The mosques of Constantinople, as has already been shown, are very largely buildings which had been churches in past days. The inspiration felt so overpoweringly in the Church of the Divine Wisdom still abides in the buildings erected by the Emperors of past days. More open and evident still is the fact that the architects of the mosques, built for Mohammedan worship since the Turks have ruled in the city of the Cæsars, have done little more than copy the people whom they have conquered. In most of the great mosques of Stambûl, S. Sophia is simply and directly imitated. In others the leading idea is developed with a variation or two. Of genuine originality the Turkish architects have shown not a trace.

"MOHAMMED, THE APOSTLE OF GOD." EMBROIDERY FROM CURTAIN OVER THE DOOR OF S. SOPHIA.

The innumerable mosques of Constantinople are of two kinds, those founded by members of the reigning dynasty, and those built by humbler persons. Most of the mosques have a court with a fountain in the midst. Many have houses, round kitchens, schools for children and for students of the Koran, hospitals, and the dwelling of the imam. Nearly all have türbehs, tombs of the royal family and of persons of great distinction. All have of course the minaret, which to the traveller is the most characteristic feature of the vast city. The ordinary mosques have but one minaret, from which five times a day the voice of the muezzin calls the faithful to pray. The royal mosques have more than one minaret, S. Sophia and the mosque of Suleiman have four, the mosque of Ahmed has six.

Mosque of Mohammed II. from English Embassy

The first and most sacred of the mosques is that of Eyûb, with the türbeh of that great warrior by its side. It is the one mosque which no Christian may enter or even approach. On the accession of each new sultan he "must be girded with the sabre of the great Osman by the hands of the general of the Mevlevi Dervishes, who comes across Asia Minor from distant Konieh for the proud purpose. Only two Sultans since Mohammed II. have omitted the ceremonial, or have performed it elsewhere, and the reign of each was brief and calamitous."

Both mosque and türbeh, the most sacred buildings in all Stambûl to the Moslem, are kept, it is said, with ceaseless care, and redecorated again and again with increased splendour.

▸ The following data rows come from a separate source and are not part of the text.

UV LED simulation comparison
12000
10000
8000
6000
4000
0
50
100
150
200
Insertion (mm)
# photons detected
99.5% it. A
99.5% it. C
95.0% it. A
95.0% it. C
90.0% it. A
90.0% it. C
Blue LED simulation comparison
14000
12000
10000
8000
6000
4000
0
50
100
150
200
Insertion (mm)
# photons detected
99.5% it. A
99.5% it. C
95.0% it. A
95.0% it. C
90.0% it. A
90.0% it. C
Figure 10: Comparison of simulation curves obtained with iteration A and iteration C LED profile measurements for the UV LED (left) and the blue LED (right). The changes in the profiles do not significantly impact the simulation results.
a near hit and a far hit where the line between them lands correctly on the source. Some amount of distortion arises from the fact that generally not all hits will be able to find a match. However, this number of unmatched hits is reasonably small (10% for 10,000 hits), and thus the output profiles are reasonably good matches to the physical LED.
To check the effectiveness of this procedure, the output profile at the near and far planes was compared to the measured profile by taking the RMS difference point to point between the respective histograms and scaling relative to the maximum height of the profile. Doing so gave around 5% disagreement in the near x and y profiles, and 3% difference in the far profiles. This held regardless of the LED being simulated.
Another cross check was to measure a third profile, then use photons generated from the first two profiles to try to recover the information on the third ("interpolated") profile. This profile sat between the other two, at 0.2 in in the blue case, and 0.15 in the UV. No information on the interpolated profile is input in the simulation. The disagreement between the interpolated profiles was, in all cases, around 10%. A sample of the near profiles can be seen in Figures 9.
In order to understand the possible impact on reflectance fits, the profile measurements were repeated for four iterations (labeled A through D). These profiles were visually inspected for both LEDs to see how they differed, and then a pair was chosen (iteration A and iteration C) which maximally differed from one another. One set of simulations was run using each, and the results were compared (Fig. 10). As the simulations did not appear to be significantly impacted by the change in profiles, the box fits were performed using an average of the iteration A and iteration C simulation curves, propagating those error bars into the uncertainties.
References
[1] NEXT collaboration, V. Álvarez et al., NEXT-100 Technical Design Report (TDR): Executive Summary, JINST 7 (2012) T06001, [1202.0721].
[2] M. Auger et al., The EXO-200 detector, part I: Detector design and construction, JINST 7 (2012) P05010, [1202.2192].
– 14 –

Near them is a great street of tombs, where sleep the long line of sheikhs-ul-Islam.

In that crowded suburb, still fanatically Mohammedan, the stranger lingers but few moments. He seeks the characteristic expression of Moslem reverence in the great buildings that crown the hills. In the heat of the afternoon he climbs the hill to where once the great church of the Holy Apostles stood. Lingering on the terrace he looks over the Golden Horn and the vast city, a city of gardens and minarets, stretching as far as the eye can see. As the hour for prayer draws near, men pour from every street, across through the market, or by the open arid space that extends westwards till the narrow streets close round, stretching down to the harbour. Hundreds and hundreds they seem, of all ages, in every kind of attire, of every race, some light-haired and fresh-coloured, as of more than half European blood; some, negroes from Africa, but all males and all Moslems. They enter the great mosque; the Christian must stand back, even from the court; a few minutes and the stream pours out again and leaves but a few pious lingerers still at their prayers or some children sitting before their teacher and reciting to him the Koran.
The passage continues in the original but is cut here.